> WHAT YOU ARE ASKED TO DO: Your job is to report every line of the entries that has "yasal".

━━━━━ INPUT RECORDS ━━━━━

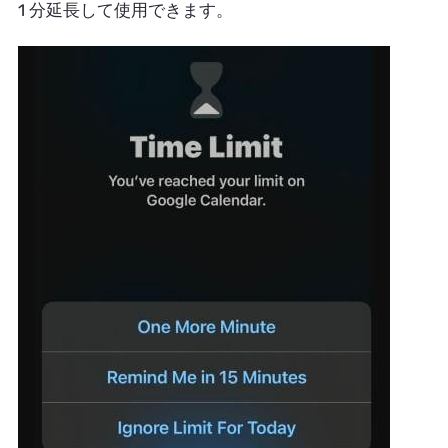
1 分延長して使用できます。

━━━━━
━━━━━ INPUT RECORDS ━━━━━

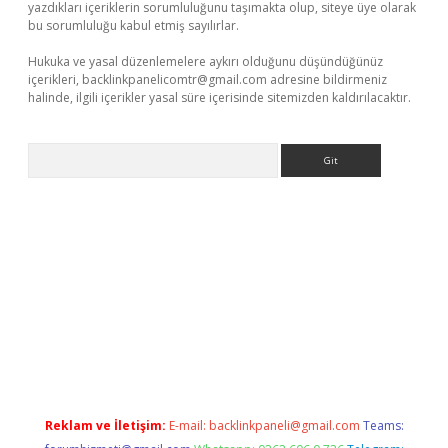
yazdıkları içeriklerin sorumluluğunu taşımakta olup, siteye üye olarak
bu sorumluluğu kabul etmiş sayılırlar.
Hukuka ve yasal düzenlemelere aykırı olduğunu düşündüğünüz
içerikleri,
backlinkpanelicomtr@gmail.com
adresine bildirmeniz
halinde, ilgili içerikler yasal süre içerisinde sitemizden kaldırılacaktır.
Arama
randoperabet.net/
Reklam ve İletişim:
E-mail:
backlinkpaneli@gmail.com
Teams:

━━━━━

> ANSWER BELOW:
Hukuka ve yasal düzenlemelere aykırı olduğunu düşündüğünüz
halinde, ilgili içerikler yasal süre içerisinde sitemizden kaldırılacaktır.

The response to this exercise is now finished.